Tiziana Dearing, co-director of the Center for Social Innovation, moderated the panel, which featured Janet Helms, Lynch School of Education Augustus Long Professor; Dennie Butler-MacKay, clinical consultant to community programs at the Southern Jamaica Plain Health Center; Abigail Ortiz, director of community health programs at the Southern Jamaica Plain Health Center; and Ilyitch Tábora, deputy director of the Office of Fair Housing and Equity for the City of Boston.

Helms spoke first, laying out the role that therapy and education can play in lessening the effect of racism on society. She deemed “white heterosexual male privilege” a primary cause of racism, as it allows a select group of people to determine the laws and economic policy that govern society. Racism, she said, ultimately serves as a protector of white privilege and manifests itself in three ways: institutionally, intrapersonally, and interpersonally.

As such, she highlighted the need to train racially competent therapists that would be able to address the needs of individuals who have suffered racial trauma in one of these ways. She emphasized how examining the types of racial identity present in society, having discussions on issues of racism and ethnoviolence, and creating continuing education programs related to these issues will be important in helping to combat societal racism

After Helms spoke, Butler-MacKay and Ortiz gave a joint presentation discussing the Racial Reconciliation and Healing Project, an initiative the duo leads, which educates a group of young adults of all racial backgrounds on how to discuss issues of race and come up with proactive solutions for them on a societal level.

“Oftentimes when we are talking about racism, it is seen as a people of color problem,” Butler-MacKay said. “But its not. We didn’t create it. We don’t benefit from it. We are not trying to sustain it. Therefore, it’s not our primary responsibility to dismantle it in all white spaces. And quite frankly, it’s not our primary responsibility to have to educate white folks.”

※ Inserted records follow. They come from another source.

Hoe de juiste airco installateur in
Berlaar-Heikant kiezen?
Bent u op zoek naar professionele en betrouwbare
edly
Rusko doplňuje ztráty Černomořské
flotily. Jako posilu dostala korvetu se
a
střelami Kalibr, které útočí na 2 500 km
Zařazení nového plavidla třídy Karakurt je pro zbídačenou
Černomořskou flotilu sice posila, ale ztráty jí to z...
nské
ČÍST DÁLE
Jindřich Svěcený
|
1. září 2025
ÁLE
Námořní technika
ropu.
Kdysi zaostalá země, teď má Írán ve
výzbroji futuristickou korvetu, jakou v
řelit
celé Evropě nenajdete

Her view is that white individuals should work with people of color to dismantle the way in which white supremacy has created divisions between people, hence the methodology behind the Racial Reconciliation and Healing Project.

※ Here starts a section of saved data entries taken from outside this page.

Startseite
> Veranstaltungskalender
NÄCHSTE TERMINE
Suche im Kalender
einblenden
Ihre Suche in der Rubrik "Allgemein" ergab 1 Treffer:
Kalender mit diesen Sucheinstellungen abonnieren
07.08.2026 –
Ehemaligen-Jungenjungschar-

Lastly, Tábora described how racial justice work can be enacted in the government, saying that, in the space she works, diversification is needed. Although progress has been made in recent years, she urged community activists to continue advocating for the changes they deem necessary.

Various methods of improving the City of Boston’s structure that have been enacted during Tábora’s tenure include creating a hiring toolkit and employee evaluations with a racial equity lens, and responding to the demands of the community. She found in her experience that sometimes being the “race person” is necessary for beginning the conversation on tough issues.

“Government is really about responding to the demands and needs of the community,” Tábora said. “Be that advocate in your work and in your space. Know that you have a role to play in how your the government helps the communities you’re trying to serve. Empower them to voice their concerns.”